[Plain-text document sources]

========================================================================

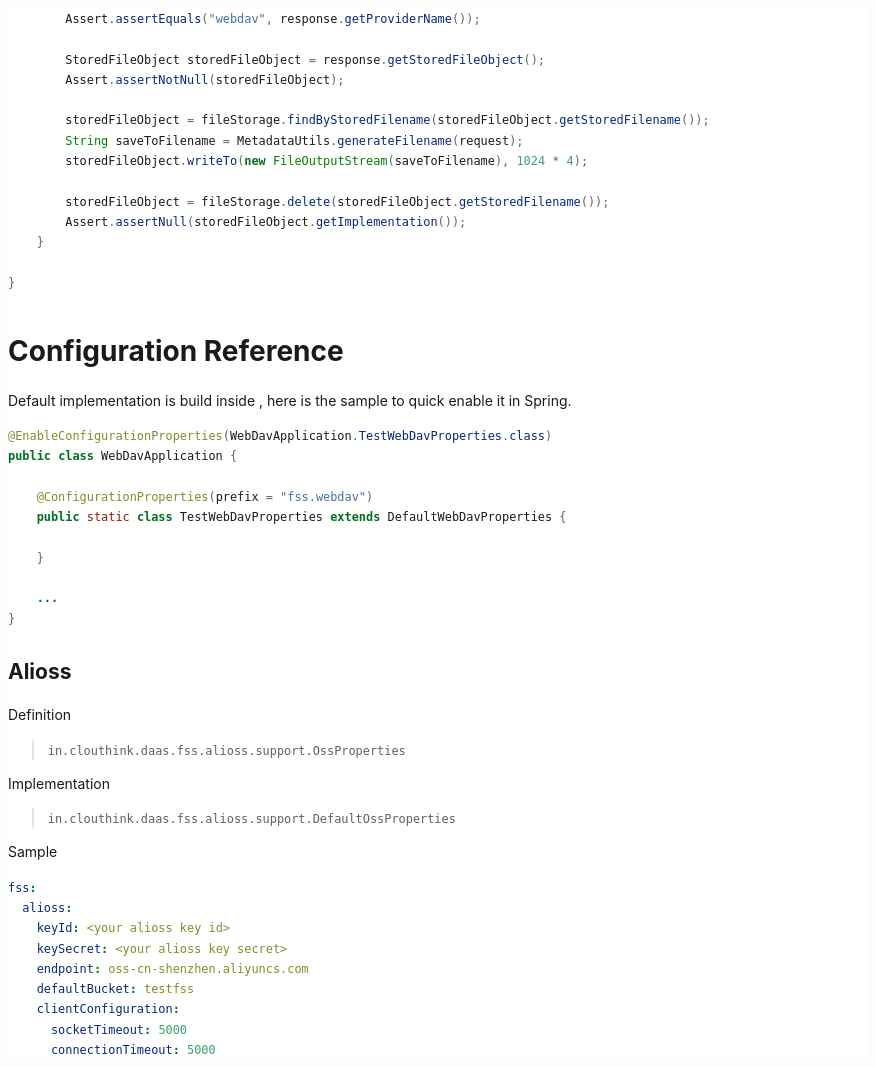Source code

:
 ```java
        Assert.assertEquals("webdav", response.getProviderName());

        StoredFileObject storedFileObject = response.getStoredFileObject();
        Assert.assertNotNull(storedFileObject);

        storedFileObject = fileStorage.findByStoredFilename(storedFileObject.getStoredFilename());
        String saveToFilename = MetadataUtils.generateFilename(request);
        storedFileObject.writeTo(new FileOutputStream(saveToFilename), 1024 * 4);

        storedFileObject = fileStorage.delete(storedFileObject.getStoredFilename());
        Assert.assertNull(storedFileObject.getImplementation());
    }

}
```

# Configuration Reference

Default implementation is build inside , here is the sample to quick enable it in Spring. 

```java
@EnableConfigurationProperties(WebDavApplication.TestWebDavProperties.class)
public class WebDavApplication {

    @ConfigurationProperties(prefix = "fss.webdav")
    public static class TestWebDavProperties extends DefaultWebDavProperties {

    }
    
    ...
}

```


## Alioss

Definition

> `in.clouthink.daas.fss.alioss.support.OssProperties`

Implementation 

> `in.clouthink.daas.fss.alioss.support.DefaultOssProperties`

Sample

```yml
fss:
  alioss:
    keyId: <your alioss key id>
    keySecret: <your alioss key secret>
    endpoint: oss-cn-shenzhen.aliyuncs.com
    defaultBucket: testfss
    clientConfiguration:
      socketTimeout: 5000
      connectionTimeout: 5000
```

========================================================================

In your answer, repeat all the entries exactly, but leave out the pictures.

Source code

:
 ```java
        Assert.assertEquals("webdav", response.getProviderName());

        StoredFileObject storedFileObject = response.getStoredFileObject();
        Assert.assertNotNull(storedFileObject);

        storedFileObject = fileStorage.findByStoredFilename(storedFileObject.getStoredFilename());
        String saveToFilename = MetadataUtils.generateFilename(request);
        storedFileObject.writeTo(new FileOutputStream(saveToFilename), 1024 * 4);

        storedFileObject = fileStorage.delete(storedFileObject.getStoredFilename());
        Assert.assertNull(storedFileObject.getImplementation());
    }

}
```

# Configuration Reference

Default implementation is build inside , here is the sample to quick enable it in Spring. 

```java
@EnableConfigurationProperties(WebDavApplication.TestWebDavProperties.class)
public class WebDavApplication {

    @ConfigurationProperties(prefix = "fss.webdav")
    public static class TestWebDavProperties extends DefaultWebDavProperties {

    }
    
    ...
}

```


## Alioss

Definition

> `in.clouthink.daas.fss.alioss.support.OssProperties`

Implementation 

> `in.clouthink.daas.fss.alioss.support.DefaultOssProperties`

Sample

```yml
fss:
  alioss:
    keyId: <your alioss key id>
    keySecret: <your alioss key secret>
    endpoint: oss-cn-shenzhen.aliyuncs.com
    defaultBucket: testfss
    clientConfiguration:
      socketTimeout: 5000
      connectionTimeout: 5000
```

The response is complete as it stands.